With the pitcher going through a very slow windup and ignoring the lead off, R3 makes a break for home. The catcher reacts by stepping up and contacts the batter and blocks the plate prior to receiving the pitch. R3 sees this and goes in hard, standing up in an effort to knock the ball loose. The ball is dropped and R3 touches the plate.

A regular on The Forum asked me to comment.

1. Contact above the waist and/or an attempt to dislodge the ball have never been published by the FED as elements of malicious contact. Their main criterion is that MC occurs when a “runner is deliberately attempting to injure the player.” (FED POE, 1988) That has always seemed absurd to me. We all know that players, except in rare cases of retaliation, crash into the catcher to knock the ball loose. My chapter in Texas adopted the NCAA definitions. (At my insistence, I might add.)

2. MC supersedes obstruction, as someone pointed out.

3. To me, this is a routine play: Call “That’s obstruction!” when the catcher interferes with the batter. It’s a delayed dead ball. Then, after the contact, call “Time! That’s malicious contact!” Signal the player is out and ejected. Don’t forget to wave off the run. If there had been other runners, they would return to the bases occupied at the time of the contact.

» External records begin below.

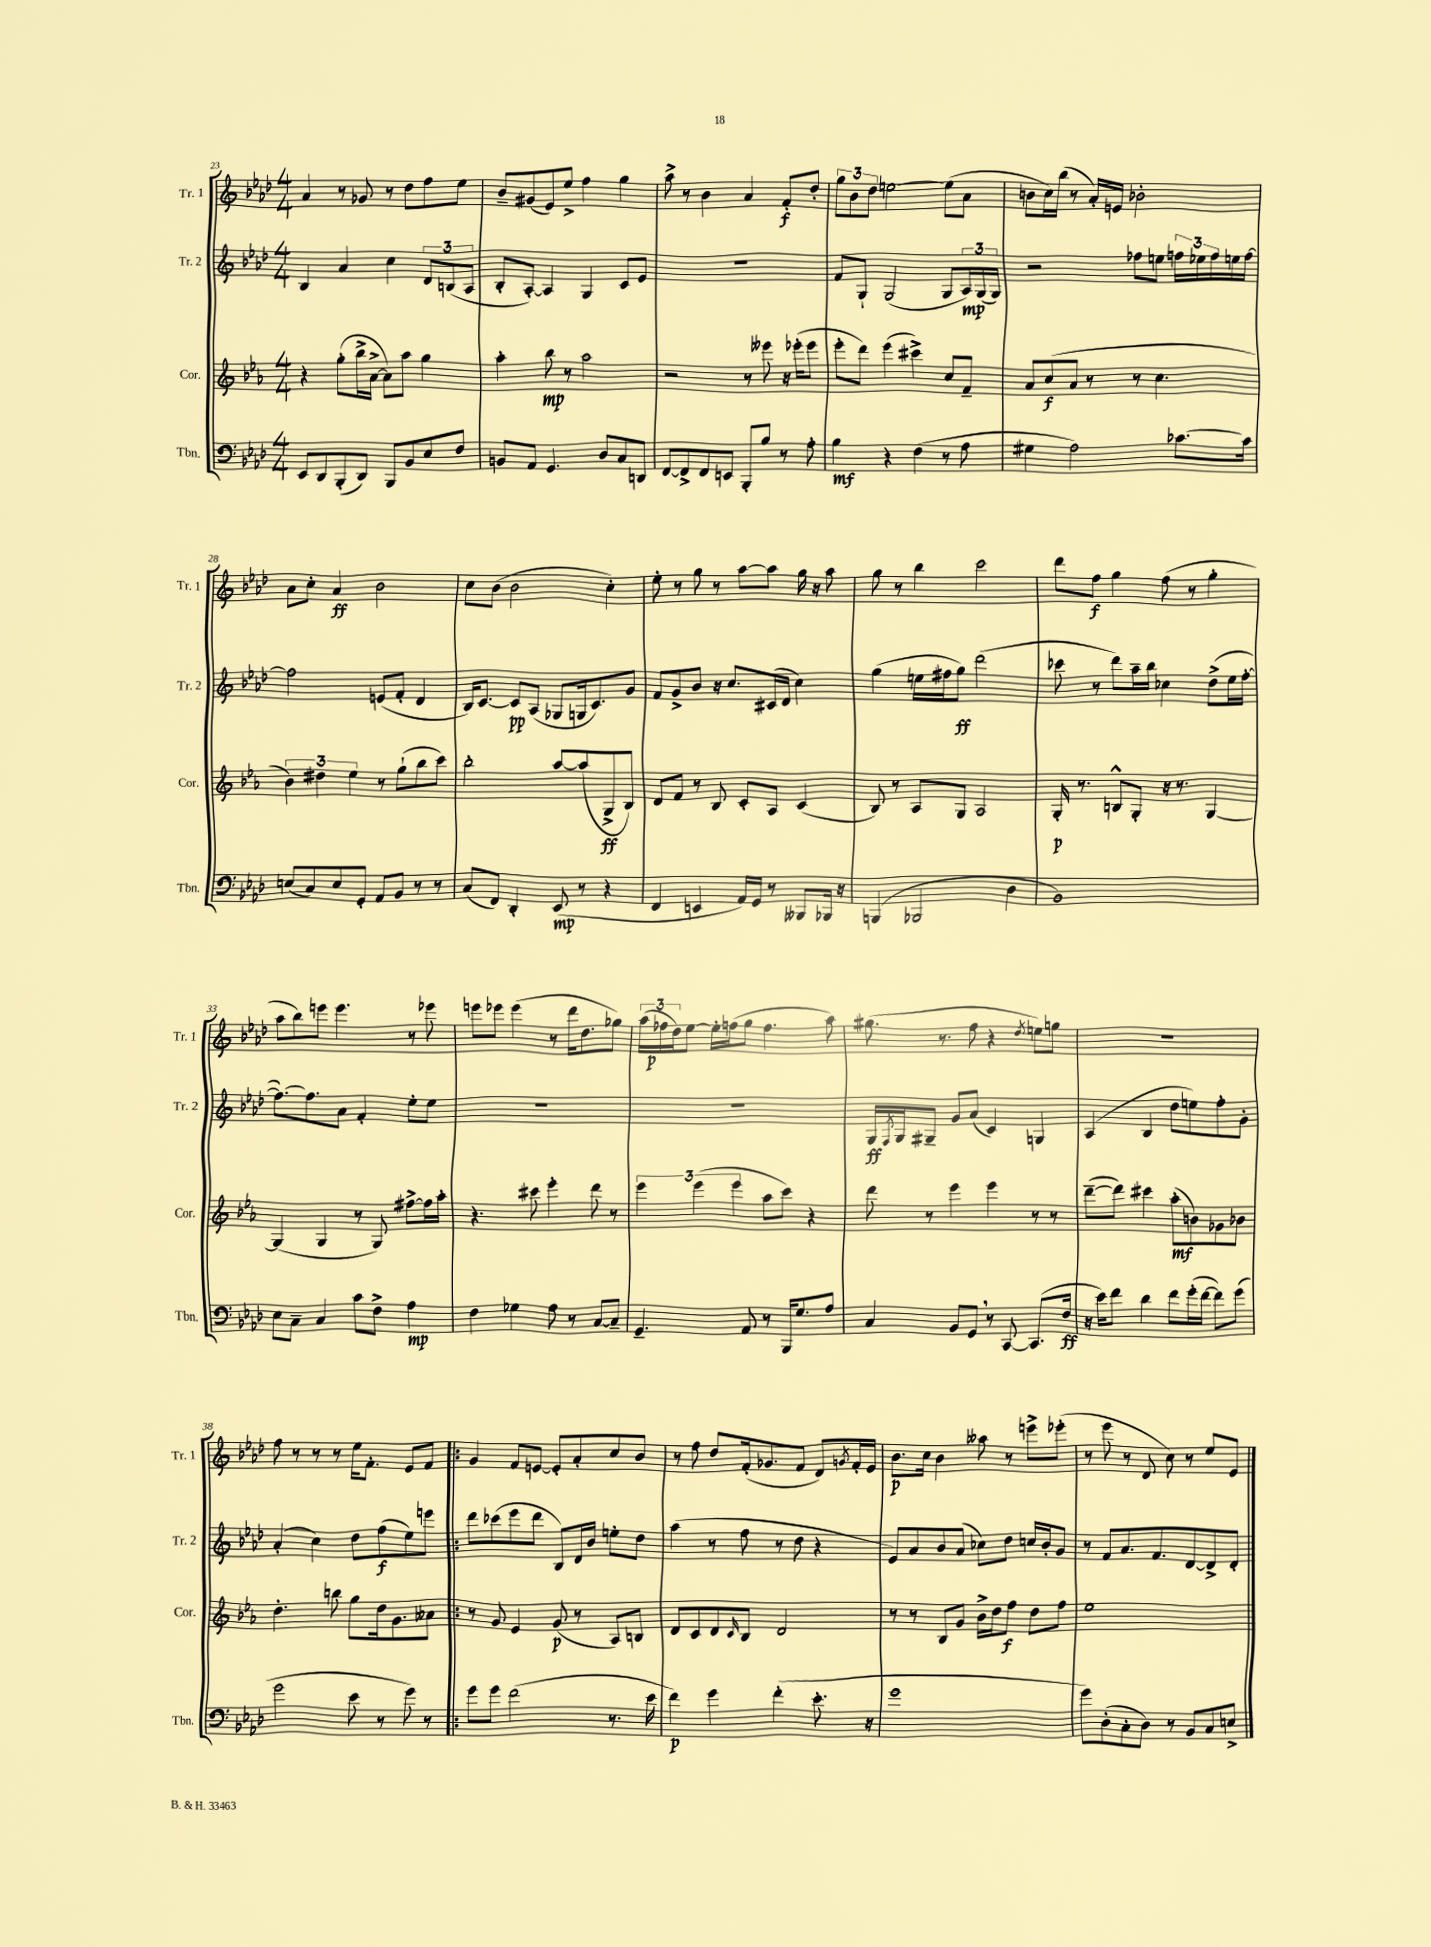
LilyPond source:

<<
\new StaffGroup <<
\new Staff = "s0" \with { instrumentName = "Tr. 1" shortInstrumentName = "Tr. 1" } {
    \clef treble \key aes \major \numericTimeSignature \time 4/4
    aes'4 r8 ges'8 r8 des''8 f''8 ees''8 |
    bes'8-- gis'8( ees'8) ees''8-> f''4 g''4 |
    aes''8-> r8 bes'4 aes'4 f'8-.\f des''8-. |
    \tuplet 3/2 { g''8 bes'8 des''8 } e''2~ e''8( aes'8 |
    b'8 c''16) bes''16( r8 aes'16-.) e'16 bes'2-. |
    aes'8 c''8-. aes'4\ff bes'2 |
    c''8 bes'8( bes'2 c''4-.) |
    ees''8-. r8 g''8 r8 aes''8~ aes''8 g''16 r16 aes''8 |
    g''8 r8 bes''4 c'''2 |
    des'''8 f''8\f g''4 f''8( r8 g''4-. |
    aes''8 bes''8) e'''8 e'''4. r8 ees'''8 |
    e'''8 ees'''8 ees'''4( r8 des'''16 des''8. ges''8) |
    \tuplet 3/2 { aes''16( fes''16\p des''16) } ees''8~ ees''16-. f''16( g''8 f''4. aes''8) |
    gis''8.( r8. f''8 r4 \acciaccatura { des''8 } e''8) g''8 |
    R1 |
    f''8 r8 r8 r8 ees''16 f'8.-. ees'8 f'8 |
    \bar ".|:" g'4 f'8 e'8~ e'8-. aes'8-. c''8 bes'8 |
    r8 f''8 des''8 f'16-.( ges'8. f'8 des'8) \acciaccatura { g'8 } f'16-. ees'16 |
    bes'8.\p c''16 bes'4 aeses''8 r8 e'''8-> ees'''8-.( |
    r8 ees'''8 r8 des'8 c''8) r8 ees''8 ees'8 \bar "|." |
}
\new Staff = "s1" \with { instrumentName = "Tr. 2" shortInstrumentName = "Tr. 2" } {
    \clef treble \key aes \major \numericTimeSignature \time 4/4
    bes4 aes'4 c''4 \tuplet 3/2 { des'8 b8( aes8 } |
    bes8-. aes8~-.) aes4 g4 c'8 ees'8 |
    R1 |
    f'8 g8-! g2( g8 \tuplet 3/2 { aes16\mp) g16( g16) } |
    r2 fes''8 e''8 \tuplet 3/2 { f''16 ees''16 f''16 } e''16 f''16~ |
    f''2 e'8( f'8-. des'4 |
    bes16) c'8.~ c'8\pp aes8( ges8 g16 c'8.) g'8 |
    f'8 g'8-> bes'8 r16 c''8. cis'16( des'16 c''4) |
    g''4( e''16 fis''16 g''8\ff) des'''2( |
    ces'''8 r8 des'''8) aes''16-- bes''16 ces''4 des''8->( ees''16 f''16~-. |
    f''8.~) f''8. aes'8 f'4-. ees''8-. ees''8 |
    R1 |
    R1 |
    g16\ff \acciaccatura { f8 } g16 gis8-- g'8 aes'8( c'4) g4 |
    aes4( bes4 des''8 e''8) f''8-. g'8-. |
    aes'4-.( c''4) des''8 f''8\f( ees''8) e'''8 |
    \bar ".|:" des'''8 ces'''8( ees'''8 des'''8 bes8) des'16 bes'16 e''8-. des''8 |
    aes''4( r8 f''8 r8 des''8 r4 |
    ees'8) aes'8 bes'8 aes'8( ces''8) des''8 c''16 bes'16-. g'8 |
    r8 f'8 aes'8. f'8. des'8~ des'8-> des'8-. \bar "|." |
}
\new Staff = "s2" \with { instrumentName = "Cor." shortInstrumentName = "Cor." } {
    \clef treble \key ees \major \numericTimeSignature \time 4/4
    r4 g''8-.( bes''16-> aes'16~-> aes'8) aes''8 g''4 |
    aes''4-. bes''8\mp r8 aes''2 |
    r2 r8 eeses'''8 r16 ees'''16-.( ees'''8 |
    ees'''8-. d'''8) ees'''4( cis'''4->) c''8 f'8-- |
    aes'8 c''8\f( aes'8 r8 r8 c''4. |
    \tuplet 3/2 { bes'4) dis''4 ees''4 } r8 g''8-!( bes''8 c'''8) |
    bes''2-. aes''8~ aes''8( g8->\ff bes8) |
    d'8 f'8 r8 bes8 c'8-. aes8 c'4( |
    bes8) r8 aes8 g8 aes2 |
    g16-.\p r8. b8-^ g8-. r16 r8. g4~ |
    g4( g4 r8 g8) fis''8~-> fis''16 aes''16-. |
    r4. cis'''8 ees'''4-. d'''8 r8 |
    \tuplet 3/2 { ees'''4 ees'''4( ees'''4 } aes''8 c'''8) r4 |
    d'''8 r8 ees'''4 ees'''4 r8 r8 |
    d'''8~--( d'''8) cis'''4 aes''8-.\mf( b'8) ges'8 bes'8 |
    d''4.-. b''8 g''8 d''16 g'8. aeses'8 |
    \bar ".|:" r8 g'8 ees'4 g'8\p( r8 aes8) b8 |
    d'8 c'8 d'8 \grace { c'16 } bes8 d'2 |
    r8 r8 bes8 g'8 bes'16-> d''16 f''8\f d''8 f''8 |
    ees''1 \bar "|." |
}
\new Staff = "s3" \with { instrumentName = "Tbn." shortInstrumentName = "Tbn." } {
    \clef bass \key aes \major \numericTimeSignature \time 4/4
    ees,8 des,8 bes,,8-.( des,8) bes,,8 bes,8 ees8 f8 |
    b,8 aes,8 g,4. des8 c8 d,8 |
    f,8~ f,8-> f,8 e,8 bes,,8-. bes8 r8 aes8-. |
    bes4\mf r4 f4( r8 aes8 |
    gis4 aes2) ces'8.~ ces'16 |
    e8( c8) e8 g,8-. aes,8 bes,8 r8 r8 |
    c8( f,8) des,4-. ees,8\mp( r8 r4 |
    f,4 e,4 aes,16) g,16 r8 beses,,8 bes,,16 r16 |
    b,,4( bes,,2 des4 |
    bes,1) |
    ees8 c8-- c4 c'8 f8-> aes4\mp |
    f4 ges4 aes8 r8 c8~ c8-- |
    g,4.-- aes,8 r8 bes,,16 g8. aes8 |
    c4 bes,8 g,8 \breathe r8 c,8~ c,8.( f16\ff |
    r16 ees'16) f'8 des'4 f'8 g'16-.( f'16~ f'8) g'8( |
    g'2 ees'8 r8 g'8) r8 |
    \bar ".|:" g'8 g'8 f'2( r8. ees'16 |
    f'4\p) g'4 f'4-.( ees'8.-. r16 |
    g'1 |
    g'8) des8-.( c8-. des8) r8 bes,8 c8 e8-> \bar "|." |
}
>>
>>
\layout { \context { \Score currentBarNumber = #23 } }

4. Those are the proper mechanics. But I recommend that the umpire, after he calls “time,” beckon both coaches to the plate. He should explain quietly what the ruling is. The presence of the defensive coach would serve to dampen the "enthusiasm" of the offense. They’re both professionals. Likely, Coach O wouldn’t want to look like a jerk in front of Coach D during a calm discussion at the plate.